**Activity**
Give back the data below word for word. Any image in it should be left out.

**The data**
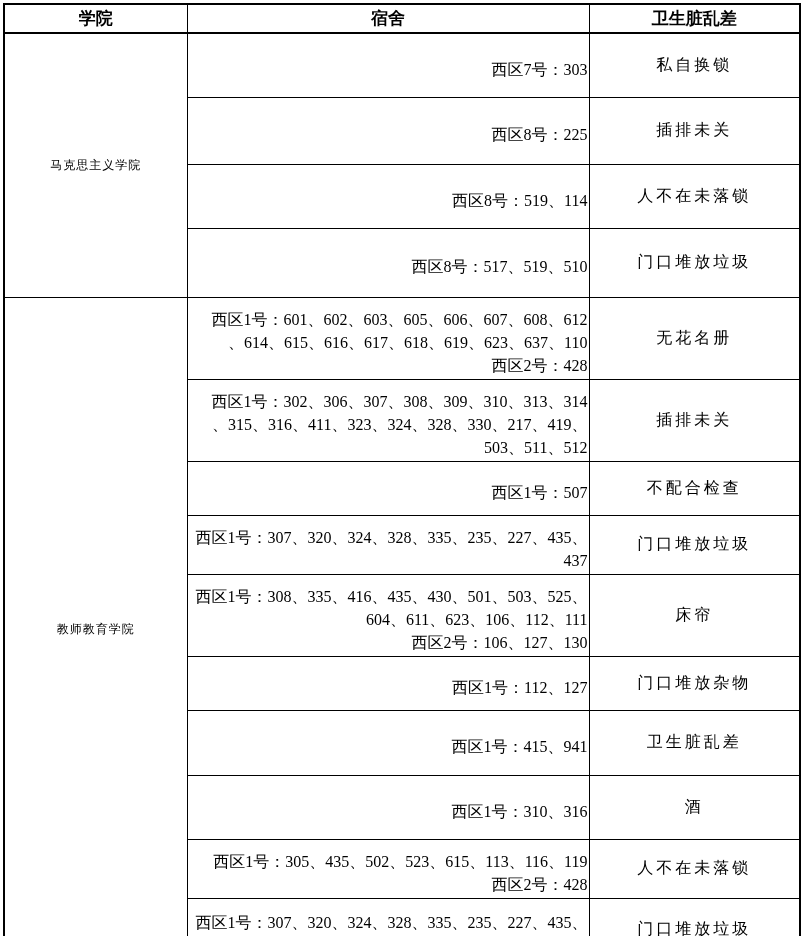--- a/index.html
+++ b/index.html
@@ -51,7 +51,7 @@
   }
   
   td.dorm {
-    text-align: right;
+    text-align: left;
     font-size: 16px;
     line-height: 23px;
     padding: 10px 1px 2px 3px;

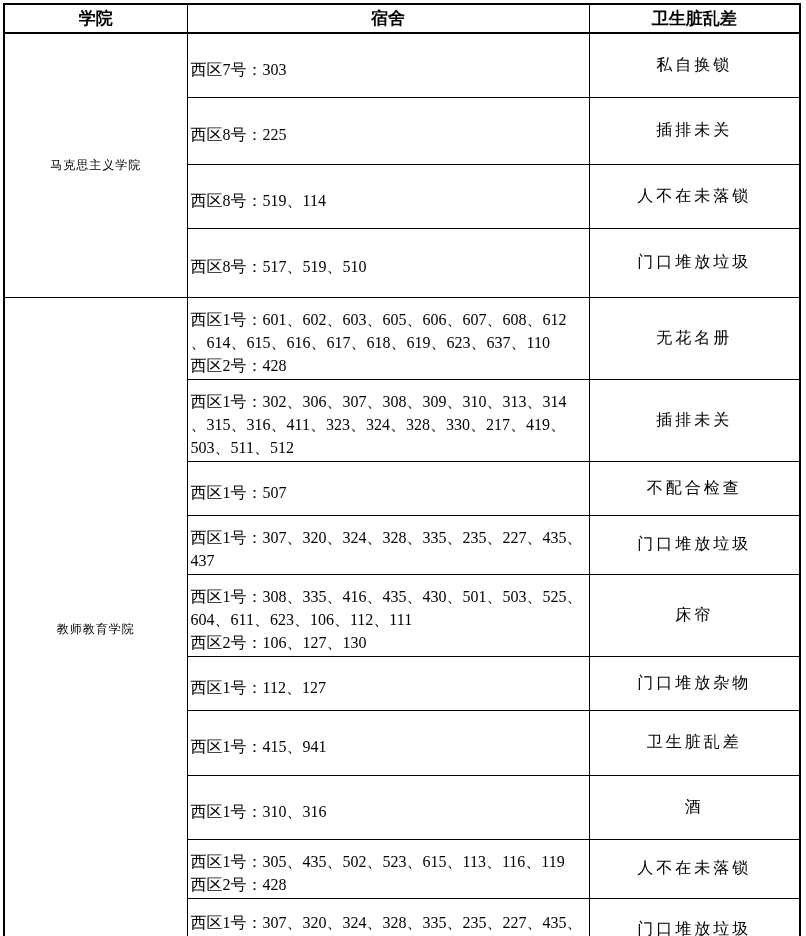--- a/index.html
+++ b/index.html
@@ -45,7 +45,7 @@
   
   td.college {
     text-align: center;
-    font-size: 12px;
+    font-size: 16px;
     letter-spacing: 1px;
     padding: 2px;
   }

**Answer space**
--- a/index.html
+++ b/index.html
@@ -51,7 +51,7 @@
   }
   
   td.dorm {
-    text-align: right;
+    text-align: left;
     font-size: 16px;
     line-height: 23px;
     padding: 10px 1px 2px 3px;

--- a/index.html
+++ b/index.html
@@ -45,7 +45,7 @@
   
   td.college {
     text-align: center;
-    font-size: 12px;
+    font-size: 16px;
     letter-spacing: 1px;
     padding: 2px;
   }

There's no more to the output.